— start of ROWS —

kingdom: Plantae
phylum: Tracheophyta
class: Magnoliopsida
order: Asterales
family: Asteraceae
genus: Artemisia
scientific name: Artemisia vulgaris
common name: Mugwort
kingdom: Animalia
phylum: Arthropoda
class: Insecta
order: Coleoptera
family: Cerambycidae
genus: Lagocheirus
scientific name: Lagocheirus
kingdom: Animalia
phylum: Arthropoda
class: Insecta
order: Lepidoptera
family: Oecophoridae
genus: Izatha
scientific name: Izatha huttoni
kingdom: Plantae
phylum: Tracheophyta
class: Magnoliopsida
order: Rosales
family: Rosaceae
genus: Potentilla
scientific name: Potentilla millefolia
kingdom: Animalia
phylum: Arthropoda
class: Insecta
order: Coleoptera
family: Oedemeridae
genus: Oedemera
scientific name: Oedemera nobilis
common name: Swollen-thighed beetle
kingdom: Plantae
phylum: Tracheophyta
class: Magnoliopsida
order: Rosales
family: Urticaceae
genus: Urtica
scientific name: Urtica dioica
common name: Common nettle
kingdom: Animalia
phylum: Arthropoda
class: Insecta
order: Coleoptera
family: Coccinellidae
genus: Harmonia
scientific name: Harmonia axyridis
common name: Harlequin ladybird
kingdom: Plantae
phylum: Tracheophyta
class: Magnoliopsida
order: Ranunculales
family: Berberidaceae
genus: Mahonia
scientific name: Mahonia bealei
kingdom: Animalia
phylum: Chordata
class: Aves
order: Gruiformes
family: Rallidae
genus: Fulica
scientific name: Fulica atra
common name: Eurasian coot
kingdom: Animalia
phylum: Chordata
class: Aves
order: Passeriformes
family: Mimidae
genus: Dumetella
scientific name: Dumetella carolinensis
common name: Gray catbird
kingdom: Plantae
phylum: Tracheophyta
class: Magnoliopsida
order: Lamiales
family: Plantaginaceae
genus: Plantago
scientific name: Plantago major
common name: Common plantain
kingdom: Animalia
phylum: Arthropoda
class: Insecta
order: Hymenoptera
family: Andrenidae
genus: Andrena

— end of ROWS —

→ REQUIRED TASK: Write out every line of the records above with no changes at all.

→ SOLUTION TO THIS PROBLEM:
kingdom: Plantae
phylum: Tracheophyta
class: Magnoliopsida
order: Asterales
family: Asteraceae
genus: Artemisia
scientific name: Artemisia vulgaris
common name: Mugwort
kingdom: Animalia
phylum: Arthropoda
class: Insecta
order: Coleoptera
family: Cerambycidae
genus: Lagocheirus
scientific name: Lagocheirus
kingdom: Animalia
phylum: Arthropoda
class: Insecta
order: Lepidoptera
family: Oecophoridae
genus: Izatha
scientific name: Izatha huttoni
kingdom: Plantae
phylum: Tracheophyta
class: Magnoliopsida
order: Rosales
family: Rosaceae
genus: Potentilla
scientific name: Potentilla millefolia
kingdom: Animalia
phylum: Arthropoda
class: Insecta
order: Coleoptera
family: Oedemeridae
genus: Oedemera
scientific name: Oedemera nobilis
common name: Swollen-thighed beetle
kingdom: Plantae
phylum: Tracheophyta
class: Magnoliopsida
order: Rosales
family: Urticaceae
genus: Urtica
scientific name: Urtica dioica
common name: Common nettle
kingdom: Animalia
phylum: Arthropoda
class: Insecta
order: Coleoptera
family: Coccinellidae
genus: Harmonia
scientific name: Harmonia axyridis
common name: Harlequin ladybird
kingdom: Plantae
phylum: Tracheophyta
class: Magnoliopsida
order: Ranunculales
family: Berberidaceae
genus: Mahonia
scientific name: Mahonia bealei
kingdom: Animalia
phylum: Chordata
class: Aves
order: Gruiformes
family: Rallidae
genus: Fulica
scientific name: Fulica atra
common name: Eurasian coot
kingdom: Animalia
phylum: Chordata
class: Aves
order: Passeriformes
family: Mimidae
genus: Dumetella
scientific name: Dumetella carolinensis
common name: Gray catbird
kingdom: Plantae
phylum: Tracheophyta
class: Magnoliopsida
order: Lamiales
family: Plantaginaceae
genus: Plantago
scientific name: Plantago major
common name: Common plantain
kingdom: Animalia
phylum: Arthropoda
class: Insecta
order: Hymenoptera
family: Andrenidae
genus: Andrena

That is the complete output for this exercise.